Oireachtas Joint and Select Committees

Tuesday, 16 May 2023

Joint Oireachtas Committee on Autism

Autism Policy: Discussion (Resumed)

Mr. Adam Harris:

The Senator is exactly right. I was just going to say that I know the Senator does not need anyone to explain the experiences of discrimination. I was very sorry to hear about the Senator's own experiences recently. What comes through really strongly in the report is the number of people who have experienced it. Nearly half have experienced it - well over one third - in the past 12 months. It happens in big ways and small ways. Sometimes, it is soft discrimination that cannot be pinned down. Curiously, families will find out when they want to book into the after-school club that it is booked out, but when their neighbour who has a neurotypical child calls 20 minutes later, a place is available. Sometimes it is just heartbreaking. It is the child who is never invited to a birthday party or the person who is asked to leave a venue because he or she is stimming or makes noises and people do not understand or have prejudice.
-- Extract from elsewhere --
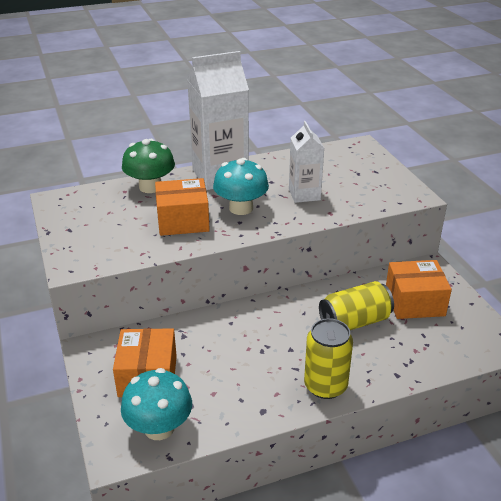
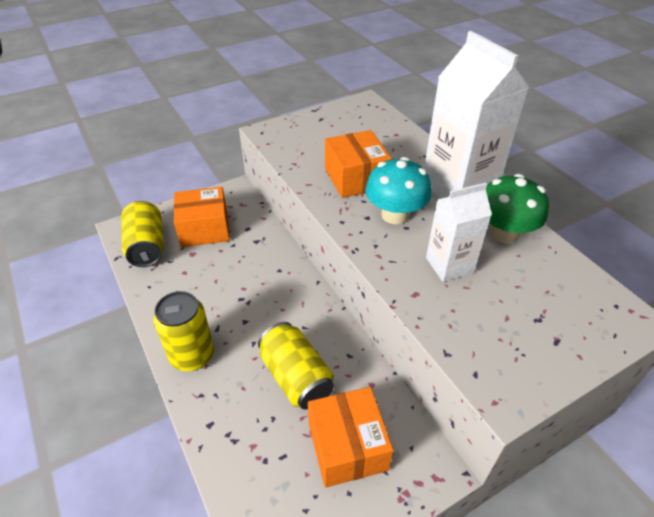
camera: 80 degrees right, 10 degrees up
turquoise mushroom [121,368,192,440] -> yellow can [122,201,164,267]
green mushroom [122,139,175,193] -> green mushroom moved to [486,174,549,243]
Some of it is structural discrimination as well. I will give two examples of that in terms of mental health services. This is very real. If an autistic person and a neurotypical person sit next to each other in school and both of them break their arm, both can go to an accident and emergency department tonight and get that resolved. If they both begin to self-harm and, statistically, the autistic young person will be more likely to do so, the autistic person cannot go to child and adolescent mental health services, CAMHS, in many instances. The bureaucracy and red tape and, really, the lack of coming to the table and taking responsibility by mental health services has been absolutely devastating for our community. It is a community of people who, when we talk about children, are 28 times more likely to consider suicide. Autistic adults without a learning disability are nine time more likely to die by suicide. It is a community of people who really need mental health care and who are locked out from receiving it. I always think it is interesting because we have heard from Government over the years that this autism diagnosis is like a golden ticket that opens doors.